Born in St. Thomas, Ontario, Mitchell Frederick Hepburn attended school in Elgin County and hoped to become a lawyer. His formal education ended abruptly, however, when someone threw an apple at a visiting dignitary, Sir Adam Beck, and knocked his silk top hat off his head. Hepburn was accused of the deed and denied it but refused to identify the culprit. Refusing to apologize, he walked out of his high school and obtained a job as a bank clerk at the Canadian Bank of Commerce where he worked from 1913 to 1917. He eventually became an accountant at the bank’s Winnipeg branch.
At the outbreak of World War I, Hepburn had already enlisted in the 34th Fort Garry Horse but was unable to obtain his parents’ consent to sign up for the Canadian Expeditionary Force. He then became a lieutenant in the 25th Elgin Regiment of the Canadian Militia, and was conscripted to the 1st (Western Ontario) Battalion in 1918. He transferred to the Royal Air Force and was sent to Deseronto for training but suffered injuries in an automobile accident that summer, followed by being bedridden by the influenza in the fall, both of which kept him from active service. He returned to St. Thomas to run his family’s onion farm.
After the war, Hepburn joined the United Farmers of Ontario (UFO) helping to start its branch in Elgin County, but by the mid-1920s he switched to the Liberal Party. In the 1926 election, he was elected to the House of Commons of Canada as a representative of Elgin West, and was overwhelmingly re-elected in the 1930 election.

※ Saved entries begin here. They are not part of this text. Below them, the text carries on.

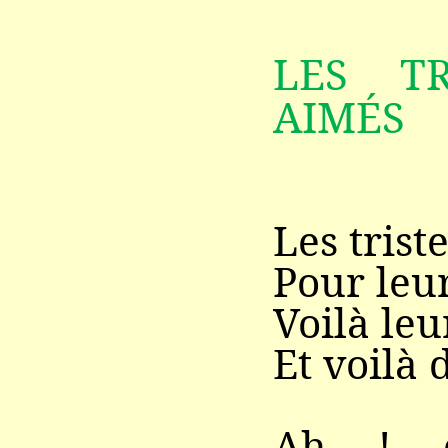
LES T
AIMÉS
Les tris
Pour leur
Voilà leu
Et voilà 
Ah ! q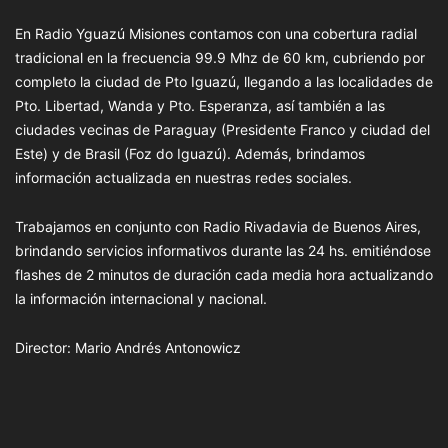
En Radio Yguazú Misiones contamos con una cobertura radial
tradicional en la frecuencia 99.9 Mhz de 60 km, cubriendo por
completo la ciudad de Pto Iguazú, llegando a las localidades de
Pto. Libertad, Wanda y Pto. Esperanza, así también a las
ciudades vecinas de Paraguay (Presidente Franco y ciudad del
Este) y de Brasil (Foz do Iguazú). Además, brindamos
información actualizada en nuestras redes sociales.
Trabajamos en conjunto con Radio Rivadavia de Buenos Aires,
brindando servicios informativos durante las 24 hs. emitiéndose
flashes de 2 minutos de duración cada media hora actualizando
la información internacional y nacional.
Director: Mario Andrés Antonowicz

Later that year he became leader of the Liberal Party of Ontario. His support of farmers and free trade, and his former membership in the UFO allowed him to attract Harry Nixon’s rump of UFO Members of the Legislative Assembly (MLAs) into the Liberal Party (as Liberal-Progressives). This and the Great Depression led to the defeat of the unpopular Conservative premier George Stewart Henry in the 1934 provincial election. His stance against the prohibition of alcohol allowed him to break the Liberal Party from the militant prohibitionist stance that had helped reduce it to a rural, Protestant south western Ontario rump in the 1920s.
As premier, Hepburn undertook a number of measures that enhanced his reputation as the practitioner of a highly vigorous style. In a public show of austerity, he closed Chorley Park, the residence of the Lieutenant Governor of Ontario, auctioned off the chauffeur driven limousines that had been used by the previous Conservative cabinet, and fired many civil servants. To improve the province’s welfare, he gave money to mining industries in Northern Ontario and introduced compulsory milk pasteurization (in so doing, he has been credited with virtually wiping out bovine tuberculosis in the province). Breaking with the temperance stance of previous Liberal governments, Hepburn expanded the availability of liquor by allowing hotels to sell beer and wine.

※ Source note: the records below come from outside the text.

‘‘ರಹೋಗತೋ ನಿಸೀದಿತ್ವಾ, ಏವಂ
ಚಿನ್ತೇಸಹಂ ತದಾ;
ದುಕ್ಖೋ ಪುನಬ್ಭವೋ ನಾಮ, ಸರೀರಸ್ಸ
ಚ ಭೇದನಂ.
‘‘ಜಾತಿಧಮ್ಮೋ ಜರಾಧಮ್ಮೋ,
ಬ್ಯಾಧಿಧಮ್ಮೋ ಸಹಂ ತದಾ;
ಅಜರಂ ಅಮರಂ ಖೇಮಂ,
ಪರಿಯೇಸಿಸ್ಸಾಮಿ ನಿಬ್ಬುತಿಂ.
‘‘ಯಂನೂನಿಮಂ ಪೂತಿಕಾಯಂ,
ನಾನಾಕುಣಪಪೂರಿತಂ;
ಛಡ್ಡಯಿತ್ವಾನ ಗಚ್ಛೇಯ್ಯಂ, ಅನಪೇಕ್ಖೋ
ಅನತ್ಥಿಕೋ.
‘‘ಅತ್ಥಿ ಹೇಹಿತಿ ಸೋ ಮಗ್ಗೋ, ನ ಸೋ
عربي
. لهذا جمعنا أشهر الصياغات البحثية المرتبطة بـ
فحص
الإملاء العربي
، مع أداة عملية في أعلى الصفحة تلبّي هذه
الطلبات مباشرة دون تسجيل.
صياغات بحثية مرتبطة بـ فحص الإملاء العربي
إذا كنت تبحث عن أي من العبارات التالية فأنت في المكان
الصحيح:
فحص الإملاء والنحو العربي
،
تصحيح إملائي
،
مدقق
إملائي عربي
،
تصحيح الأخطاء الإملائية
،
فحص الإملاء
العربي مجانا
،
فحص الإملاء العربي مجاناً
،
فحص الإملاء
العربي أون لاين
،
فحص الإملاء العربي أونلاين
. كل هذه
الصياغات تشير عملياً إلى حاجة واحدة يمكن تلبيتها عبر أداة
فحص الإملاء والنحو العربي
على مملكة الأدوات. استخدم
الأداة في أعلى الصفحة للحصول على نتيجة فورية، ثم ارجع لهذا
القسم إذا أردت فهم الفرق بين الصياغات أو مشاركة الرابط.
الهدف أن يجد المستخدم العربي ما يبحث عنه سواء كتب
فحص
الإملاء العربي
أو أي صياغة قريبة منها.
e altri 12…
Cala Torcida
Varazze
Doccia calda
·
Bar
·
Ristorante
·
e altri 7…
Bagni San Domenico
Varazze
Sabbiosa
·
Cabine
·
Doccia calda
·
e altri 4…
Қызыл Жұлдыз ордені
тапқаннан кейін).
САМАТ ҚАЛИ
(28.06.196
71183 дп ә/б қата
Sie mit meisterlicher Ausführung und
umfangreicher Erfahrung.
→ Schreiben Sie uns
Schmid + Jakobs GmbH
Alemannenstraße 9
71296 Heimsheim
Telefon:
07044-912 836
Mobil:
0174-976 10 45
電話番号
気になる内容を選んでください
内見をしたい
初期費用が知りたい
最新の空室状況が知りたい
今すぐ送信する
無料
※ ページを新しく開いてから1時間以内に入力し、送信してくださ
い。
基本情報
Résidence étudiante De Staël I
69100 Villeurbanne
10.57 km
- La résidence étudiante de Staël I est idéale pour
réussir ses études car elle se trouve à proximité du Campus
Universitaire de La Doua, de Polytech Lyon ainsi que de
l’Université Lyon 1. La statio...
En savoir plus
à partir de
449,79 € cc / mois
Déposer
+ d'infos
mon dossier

In 1942, Hepburn resigned as premier, but retained his seat until 1945, when he retired to his farm, where he died of a heart attack in 1953. His funeral was attended by five former premiers, and Rev. Harry Scott Rodney observed in his eulogy: “You met him, you shook hands with him, you were warmed by his famous smile, and you heard him say, ‘I’m Mitch Hepburn’; and in a few minutes you were calling him Mitch, and you liked it, and you felt you had always known him.”

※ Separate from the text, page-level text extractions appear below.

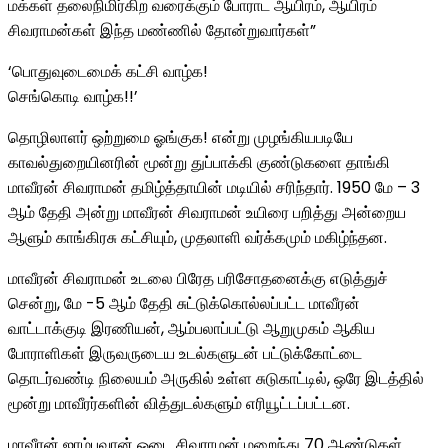
மக்கள் தலைநிமிர்கிற வரைக்கும் போராட ஆயிரம், ஆயிரம்
சிவராமன்கள் இந்த மண்ணில் தோன்றுவார்கள்”
‘பொதுவுடைமைக் கட்சி வாழ்க!
செங்கொடி வாழ்க!!’
தொழிலாளர் ஒற்றுமை ஓங்குக! என்று முழங்கியபடியே
காவல்துறையினரின் மூன்று துப்பாக்கி குண்டுகளை தாங்கி
மாவீரன் சிவராமன் தமிழ்த்தாயின் மடியில் சரிந்தார். 1950 மே – 3
ஆம் தேதி அன்று மாவீரன் சிவராமன் உயிரை பறித்து அன்றைய
ஆளும் காங்கிரசு கட்சியும், முதலாளி வர்க்கமும் மகிழ்ந்தன.
மாவீரன் சிவராமன் உடலை பிரேத பரிசோதனைக்கு எடுத்துச்
சென்று, மே -5 ஆம் தேதி சுட்டுக்கொல்லப்பட்ட மாவீரன்
வாட்டாக்குடி இரணியன், ஆம்பலாப்பட்டு ஆறுமுகம் ஆகிய
போராளிகள் இருவருடைய உடல்களுடன் பட்டுக்கோட்டை
தொடர்வண்டி நிலையம் அருகில் உள்ள சுடுகாட்டில், ஒரே இடத்தில்
மூன்று மாவீரர்களின் வித்துடல்களும் எரியூட்டப்பட்டன.
மாவீரன் ஜாம்பவான் ஓடை சிவராமன் மறைந்து 70 ஆண்டுகள்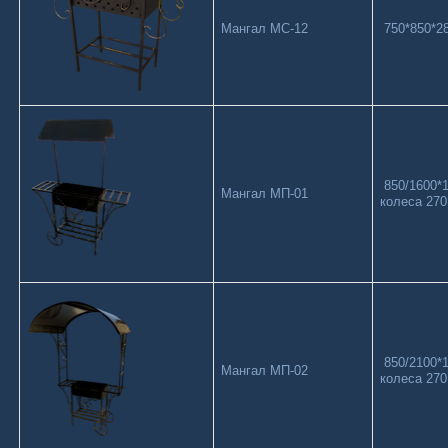
Мангал МС-12
750*850*28
850/1600*1
Мангал МП-01
колеса 270
850/2100*1
Мангал МП-02
колеса 2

Hepburn was the first Liberal to become Premier since George William Ross, and was the last Liberal Premier to win two successive majority terms until Dalton McGuinty.
In 2008, the Thames Valley District School Board named a school after him in St. Thomas. The school is located only miles away from his family’s farm, Bannockburn Farms, it was officially opened in January 2009.
In 2007, the Ontario Minister of Culture announced funding for the Premiers’ Gravesites Program, delivered by the Ontario Heritage Trust, to mark and commemorate the gravesites of Ontario’s premiers. Specially designed bronze markers inscribed with the individual premier’s name and dates of service are installed at each gravesite, along with flagpoles flying the Ontario flag, where possible. This program is administered by the Ontario Heritage Trust with funding support from the Government of Ontario. The Trust is an agency of the government dedicated to identifying, preserving, protecting and promoting Ontario’s heritage for the benefit of present and future generations.